Later in the program, Sadik-Khan said DOT will announce on Tuesday new support for public plaza maintenance in low-income communities, through a neighborhood plaza partnership program. “The approach to public space can’t be: Only public space in areas that can afford it,” she said.

During her remarks, Sadik-Khan began listing the names of DOT staff and thanking them for their work. “I know it sounds a little bit like the Academy Awards,” she said, before coming to a final name. “It’s been a pleasure to work for Mayor  Bloomberg,” she said. “He always had our back in some fairly difficult fire.”

The final audience question of the evening concerned the prospects of livable streets in the de Blasio administration. Lander, who endorsed de Blasio in August, was the first to answer. “He’s traveled a long way on these issues, and I think that’s great,” he said. “People in this room shouldn’t feel anxious about that.”

“Some of us were right the first time,” Brewer shot back, to laughter from the audience.

  • Ben Kintisch

    It’s been a tremendous run for NYC dot under the Bloomberg years. It’s up to activists to keep raising the bar and keep the pressure on to advance the safe streets agenda.

  • formerly_kew_gardens

    Some words for the new administration:
    “It has long been my personal feeling that local enforcement by precinct officers of traffic violations, both moving and parking, is extremely important to the enforcement efforts of the City as a whole. If people who drive can get away with total disregard of the signs and signals, they go off feeling that they can disregard other rules, requirements and regulations. What must happen is that the consciousness of the average patrolman of the need to enforce traffic regulations by the issuance of summonses be raised. He needs to be made more aware of the importance to the public of this kind of enforcement effort.”

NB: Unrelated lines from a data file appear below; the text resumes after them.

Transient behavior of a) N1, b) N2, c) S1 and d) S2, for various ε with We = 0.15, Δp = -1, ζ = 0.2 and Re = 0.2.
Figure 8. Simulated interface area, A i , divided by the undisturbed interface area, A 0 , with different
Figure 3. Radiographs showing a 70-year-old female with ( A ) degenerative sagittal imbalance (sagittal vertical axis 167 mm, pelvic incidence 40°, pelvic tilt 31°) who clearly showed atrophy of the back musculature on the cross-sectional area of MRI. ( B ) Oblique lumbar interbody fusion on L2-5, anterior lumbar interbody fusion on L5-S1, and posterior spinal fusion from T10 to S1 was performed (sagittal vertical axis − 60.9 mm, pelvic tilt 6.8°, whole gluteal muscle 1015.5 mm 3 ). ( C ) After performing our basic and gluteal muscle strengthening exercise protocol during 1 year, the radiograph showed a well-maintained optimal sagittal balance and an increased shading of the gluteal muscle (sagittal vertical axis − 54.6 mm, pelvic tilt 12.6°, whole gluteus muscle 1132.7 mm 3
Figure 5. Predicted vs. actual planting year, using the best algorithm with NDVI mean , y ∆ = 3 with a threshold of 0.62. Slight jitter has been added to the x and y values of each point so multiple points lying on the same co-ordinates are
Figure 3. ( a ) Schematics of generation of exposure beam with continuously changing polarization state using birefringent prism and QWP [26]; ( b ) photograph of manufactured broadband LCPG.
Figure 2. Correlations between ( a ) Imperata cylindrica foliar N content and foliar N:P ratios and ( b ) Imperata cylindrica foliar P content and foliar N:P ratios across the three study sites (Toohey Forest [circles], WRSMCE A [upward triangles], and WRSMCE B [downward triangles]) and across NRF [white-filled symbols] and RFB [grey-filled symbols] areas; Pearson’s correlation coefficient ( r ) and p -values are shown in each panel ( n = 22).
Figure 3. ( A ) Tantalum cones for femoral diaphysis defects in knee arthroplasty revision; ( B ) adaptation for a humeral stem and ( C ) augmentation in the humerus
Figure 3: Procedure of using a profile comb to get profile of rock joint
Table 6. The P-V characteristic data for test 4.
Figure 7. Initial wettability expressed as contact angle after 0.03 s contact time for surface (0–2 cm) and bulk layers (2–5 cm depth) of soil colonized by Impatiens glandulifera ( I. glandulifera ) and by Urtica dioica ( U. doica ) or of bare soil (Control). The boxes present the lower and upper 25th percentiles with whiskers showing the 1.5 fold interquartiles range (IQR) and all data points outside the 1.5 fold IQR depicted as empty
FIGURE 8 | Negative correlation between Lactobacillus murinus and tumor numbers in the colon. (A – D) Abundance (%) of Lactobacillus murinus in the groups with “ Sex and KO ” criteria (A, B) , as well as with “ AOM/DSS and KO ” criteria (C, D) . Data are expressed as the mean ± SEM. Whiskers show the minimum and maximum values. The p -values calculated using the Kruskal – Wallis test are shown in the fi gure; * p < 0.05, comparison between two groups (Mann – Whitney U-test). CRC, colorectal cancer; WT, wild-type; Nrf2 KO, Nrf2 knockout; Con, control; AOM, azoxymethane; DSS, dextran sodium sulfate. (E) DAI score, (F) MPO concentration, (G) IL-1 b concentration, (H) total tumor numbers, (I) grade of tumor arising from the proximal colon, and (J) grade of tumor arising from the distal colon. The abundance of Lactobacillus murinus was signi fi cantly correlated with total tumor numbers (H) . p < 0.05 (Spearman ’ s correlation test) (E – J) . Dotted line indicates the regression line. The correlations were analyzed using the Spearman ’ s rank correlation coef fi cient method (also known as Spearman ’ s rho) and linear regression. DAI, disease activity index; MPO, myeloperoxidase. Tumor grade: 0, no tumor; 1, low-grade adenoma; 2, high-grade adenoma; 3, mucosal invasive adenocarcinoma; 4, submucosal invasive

    Written in 1974 by Constantine Sidamon-Eristoff
    http://sidamon-eristoff.org/secondary/traffic.htm

    Perhaps it’s time for them to finally be heard.

  • JK

    Brad Lander is great, and de Blasio doesn’t appear much of a cycling supporter, but Brad isn’t right about this: ”The next mayor can’t be the bike mayor. That’s taken.” Of course the next mayor could be a huge cycling mayor. Bloomberg got us started, but the Velorution has just gotten underway in NYC. The political reality is that the safety and happiness of cyclists and pedestrians is nowhere near as the important as the free storage of private automobiles. Despite heroic efforts, only a tiny percentage of our city street space has been reclaimed for non motor vehicle use. At least part of the daily experience of most cyclists is still having to ride in the door zone next to speeding motorists,and most New Yorkers do not have a protected bike lane or greenway that allows them or their kids to bike to school or to work.

  • Daniel

    The first 6 years or so under Bloomberg weren’t so rosy! I think the efforts of this blog and TA probably had a lot to do with the improvements we have seen.

  • Bolwerk

    Agreed, and I don’t really know that the last four years were so great either. They had a good run of fresh thinking in 2008-2009, and then just kinda dropped the ball again. I wish Bloomberg grew a pair and tried to implement CP without the state or something.

    Oh well, every ped plaza counts.